En 2011, 2016, 2018, plusieurs scandales ont visé du personnel de la Monusco, dans différentes régions, pour des violences et abus sexuels, ou parce qu'ils avaient eu recours à des actes sexuels tarifés, parfois avec des mineures.
Le "sexe de survie"
Si ces actes se répètent, c'est aussi que de nombreuses femmes du Nord-Kivu n'ont plus accès à leurs champs à cause des violences et que certaines sont contraintes de recourir au "sexe de survie".
"L'étranger qui arrive a un peu de moyens, il a des possibilités, analyse Ephrem Zihalirwa. Le rapport de force n'est pas le même quand on est un expatrié qui s'approche d'une Congolaise. Les guerres qui ont cours sont des guerres qui dépouillent les citoyennes et les citoyens."
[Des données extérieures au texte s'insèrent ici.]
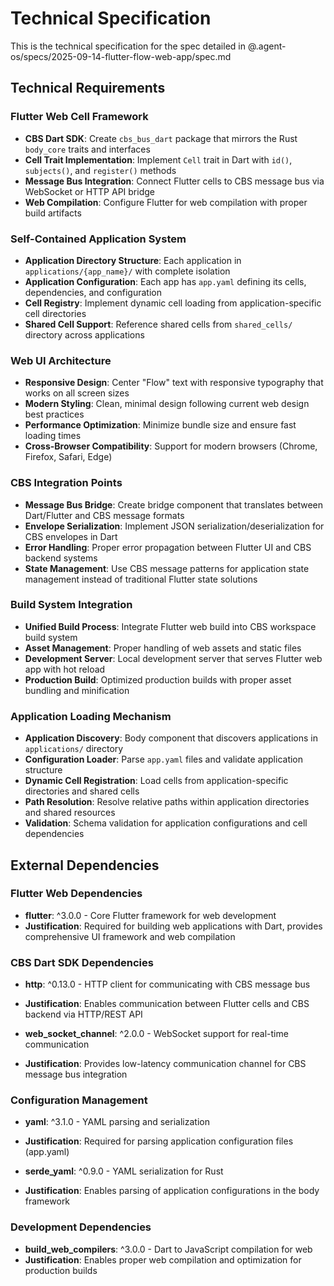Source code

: # Technical Specification

This is the technical specification for the spec detailed in @.agent-os/specs/2025-09-14-flutter-flow-web-app/spec.md

## Technical Requirements

### Flutter Web Cell Framework
- **CBS Dart SDK**: Create `cbs_bus_dart` package that mirrors the Rust `body_core` traits and interfaces
- **Cell Trait Implementation**: Implement `Cell` trait in Dart with `id()`, `subjects()`, and `register()` methods
- **Message Bus Integration**: Connect Flutter cells to CBS message bus via WebSocket or HTTP API bridge
- **Web Compilation**: Configure Flutter for web compilation with proper build artifacts

### Self-Contained Application System
- **Application Directory Structure**: Each application in `applications/{app_name}/` with complete isolation
- **Application Configuration**: Each app has `app.yaml` defining its cells, dependencies, and configuration
- **Cell Registry**: Implement dynamic cell loading from application-specific cell directories
- **Shared Cell Support**: Reference shared cells from `shared_cells/` directory across applications

### Web UI Architecture
- **Responsive Design**: Center "Flow" text with responsive typography that works on all screen sizes
- **Modern Styling**: Clean, minimal design following current web design best practices
- **Performance Optimization**: Minimize bundle size and ensure fast loading times
- **Cross-Browser Compatibility**: Support for modern browsers (Chrome, Firefox, Safari, Edge)

### CBS Integration Points
- **Message Bus Bridge**: Create bridge component that translates between Dart/Flutter and CBS message formats
- **Envelope Serialization**: Implement JSON serialization/deserialization for CBS envelopes in Dart
- **Error Handling**: Proper error propagation between Flutter UI and CBS backend systems
- **State Management**: Use CBS message patterns for application state management instead of traditional Flutter state solutions

### Build System Integration
- **Unified Build Process**: Integrate Flutter web build into CBS workspace build system
- **Asset Management**: Proper handling of web assets and static files
- **Development Server**: Local development server that serves Flutter web app with hot reload
- **Production Build**: Optimized production builds with proper asset bundling and minification

### Application Loading Mechanism
- **Application Discovery**: Body component that discovers applications in `applications/` directory
- **Configuration Loader**: Parse `app.yaml` files and validate application structure
- **Dynamic Cell Registration**: Load cells from application-specific directories and shared cells
- **Path Resolution**: Resolve relative paths within application directories and shared resources
- **Validation**: Schema validation for application configurations and cell dependencies

## External Dependencies

### Flutter Web Dependencies
- **flutter**: ^3.0.0 - Core Flutter framework for web development
- **Justification**: Required for building web applications with Dart, provides comprehensive UI framework and web compilation

### CBS Dart SDK Dependencies  
- **http**: ^0.13.0 - HTTP client for communicating with CBS message bus
- **Justification**: Enables communication between Flutter cells and CBS backend via HTTP/REST API

- **web_socket_channel**: ^2.0.0 - WebSocket support for real-time communication
- **Justification**: Provides low-latency communication channel for CBS message bus integration

### Configuration Management
- **yaml**: ^3.1.0 - YAML parsing and serialization
- **Justification**: Required for parsing application configuration files (app.yaml)

- **serde_yaml**: ^0.9.0 - YAML serialization for Rust
- **Justification**: Enables parsing of application configurations in the body framework

### Development Dependencies
- **build_web_compilers**: ^3.0.0 - Dart to JavaScript compilation for web
- **Justification**: Enables proper web compilation and optimization for production builds
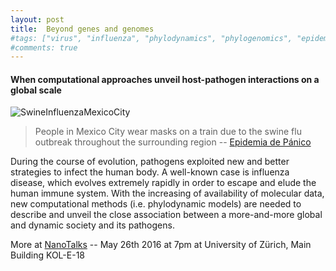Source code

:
 ```yaml
---
layout: post
title:  Beyond genes and genomes
#tags: ["virus", "influenza", "phylodynamics", "phylogenomics", "epidemiology", "trees", "evolution", "natural selection"]
#comments: true
---
```


#### When computational approaches unveil host-pathogen interactions on a global scale

![SwineInfluenzaMexicoCity](http://lorenzogatti.me/assets/swineflu_mexico_city.jpg)

> People in Mexico City wear masks on a train due to the swine flu outbreak throughout the surrounding region -- [Epidemia de Pánico](http://www.flickr.com/photos/99479626@N00/3471986083/)

During the course of evolution, pathogens exploited new and better strategies to infect the human body. A well-known case is influenza disease, which evolves extremely rapidly in order to escape and elude the human immune system. With the increasing of availability of molecular data, new computational methods (i.e. phylodynamic models) are needed to describe and unveil the close association between a more-and-more global and dynamic society and its pathogens.


<div class="message">
More at <a href="http://www.nanotalks.uzh.ch/index.html">NanoTalks</a> -- May 26th 2016 at 7pm at University of Zürich, Main Building KOL-E-18
</div>
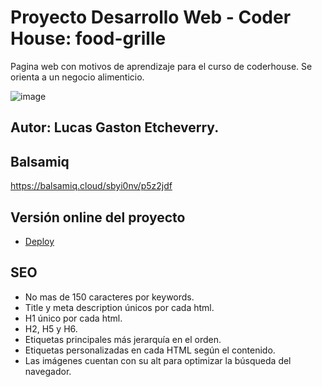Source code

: # Proyecto Desarrollo Web - Coder House: food-grille
Pagina web con motivos de aprendizaje para el curso de coderhouse. Se orienta a un negocio alimenticio.  

![image](https://letcheverry.000webhostapp.com/assets/img/logo_wix.png) 

## Autor: Lucas Gaston Etcheverry.

## Balsamiq
https://balsamiq.cloud/sbyi0nv/p5z2jdf

## Versión online del proyecto

* [Deploy](https://letcheverry.000webhostapp.com/)


## SEO
* No mas de 150 caracteres por keywords.
* Title y meta description únicos por cada html.
* H1 único por cada html.
* H2, H5 y H6.
* Etiquetas principales más jerarquía en el orden.
* Etiquetas personalizadas en cada HTML según el contenido. 
* Las imágenes cuentan con su alt para optimizar la búsqueda del navegador.



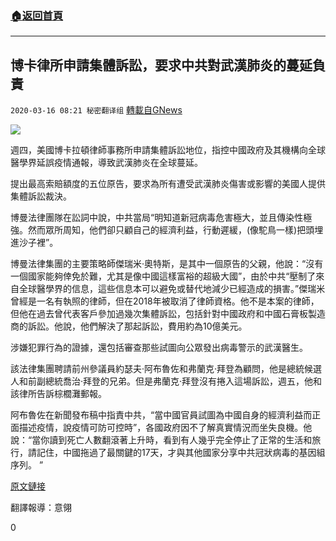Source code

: ###  [:house:返回首頁](https://github.com/ourhimalayas/txt)
---

## 博卡律所申請集體訴訟，要求中共對武漢肺炎的蔓延負責
`2020-03-16 08:21 秘密翻译组` [轉載自GNews](https://gnews.org/zh-hant/142407/)

![](https://s3-ap-northeast-1.amazonaws.com/news.guo.offload.media/wp-content/uploads/2020/03/16081944/1-81.png)


週四，美國博卡拉頓律師事務所申請集體訴訟地位，指控中國政府及其機構向全球醫學界延誤疫情通報，導致武漢肺炎在全球蔓延。

提出最高索賠額度的五位原告，要求為所有遭受武漢肺炎傷害或影響的美國人提供集體訴訟裁決。

博曼法律團隊在訟詞中說，中共當局“明知道新冠病毒危害極大，並且傳染性極強。然而眾所周知，他們卻只顧自己的經濟利益，行動遲緩，(像駝鳥一樣)把頭埋進沙子裡”。

博曼法律集團的主要策略師傑瑞米·奧特斯，是其中一個原告的父親，他說：“沒有一個國家能夠倖免於難，尤其是像中國這樣富裕的超級大國”，由於中共“壓制了來自全球醫學界的信息，這些信息本可以避免或替代地減少已經造成的損害。”傑瑞米曾經是一名有執照的律師，但在2018年被取消了律師資格。他不是本案的律師，但他在過去曾代表客戶參加過幾次集體訴訟，包括針對中國政府和中國石膏板製造商的訴訟。他說，他們解決了那起訴訟，費用約為10億美元。

涉嫌犯罪行為的證據，還包括審查那些試圖向公眾發出病毒警示的武漢醫生。

該法律集團聘請前州參議員約瑟夫·阿布魯佐和弗蘭克·拜登為顧問，他是總統候選人和前副總統喬治·拜登的兄弟。但是弗蘭克·拜登沒有捲入這場訴訟，週五，他和該律所告訴棕櫚灘郵報。

阿布魯佐在新聞發布稿中指責中共，“當中國官員試圖為中國自身的經濟利益而正面描述疫情，說疫情可防可控時”，各國政府因不了解真實情況而坐失良機。他說：“當你讀到死亡人數翻滾著上升時，看到有人幾乎完全停止了正常的生活和旅行，請記住，中國拖過了最關鍵的17天，才與其他國家分享中共冠狀病毒的基因組序列。 ”

[原文鏈接](https://www.palmbeachpost.com/news/20200313/coronavirus-boca-law-firm-sues-chinese-government-over-its-role-in-pandemic)

翻譯報導：意翎

0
Annie Matundu Mbambi confirme que la prostitution n'est souvent "pas une activité choisie" par la plupart des Congolaises qui se vendent aux soldats. "Elle est la conséquence de la pauvreté et d'autres facteurs socio-économiques". D'où l'importance, selon elle, de lutter contre les raisons profondes de ce fléau pour rendre eux femmes leur diginité, c'est-à-dire aider les victimes, bien sûr, mais aussi rétablir la paix.
François Paluku Kaputhu, chargé des projets de Caritas dans le diocèse de Butembo-Beni, rappelle par ailleurs que, même si c'est dans une moindre mesure, des hommes aussi sont victimes de violences et abus sexuels dans cette zone de conflit. Ces actes sont perpétrés par les différents acteurs armés, comme ailleurs dans le pays : en Ituri, dans le Maniéma ces dernières années.
Lui aussi estime que pour aider les victimes, il faut leur proposer des programmes en plusieurs volets.
D'abord, les faire se rencontrer, pour briser la solitude et la honte. Au-delà des soins de leur corps meurtri, des groupes de thérapie sont proposés, mais aussi un appui pour faciliter leur réinsertion sociale et professionnelle.
"Certaines de ces victimes ont moins de 18 ans et avec notre aide à la réinsertion, elles arrivent à reprendre le chemin de l'école. Ça redonne aussi de l'espoir à leurs familles qui n'ont plus accès à leurs champs et qui retrouvent de la joie quand elles voient leurs filles reprendre le chemin de l'école", explique François Paluku Kaputhu.
Mais pour que ce travail de longue haleine porte ses fruits, il doit être aussi corrélé à une sensibilisation de tous les membres de la communauté, y compris les hommes… et au financement des projets assuré sur le long terme, ce qui n'est toujours pas le cas actuellement.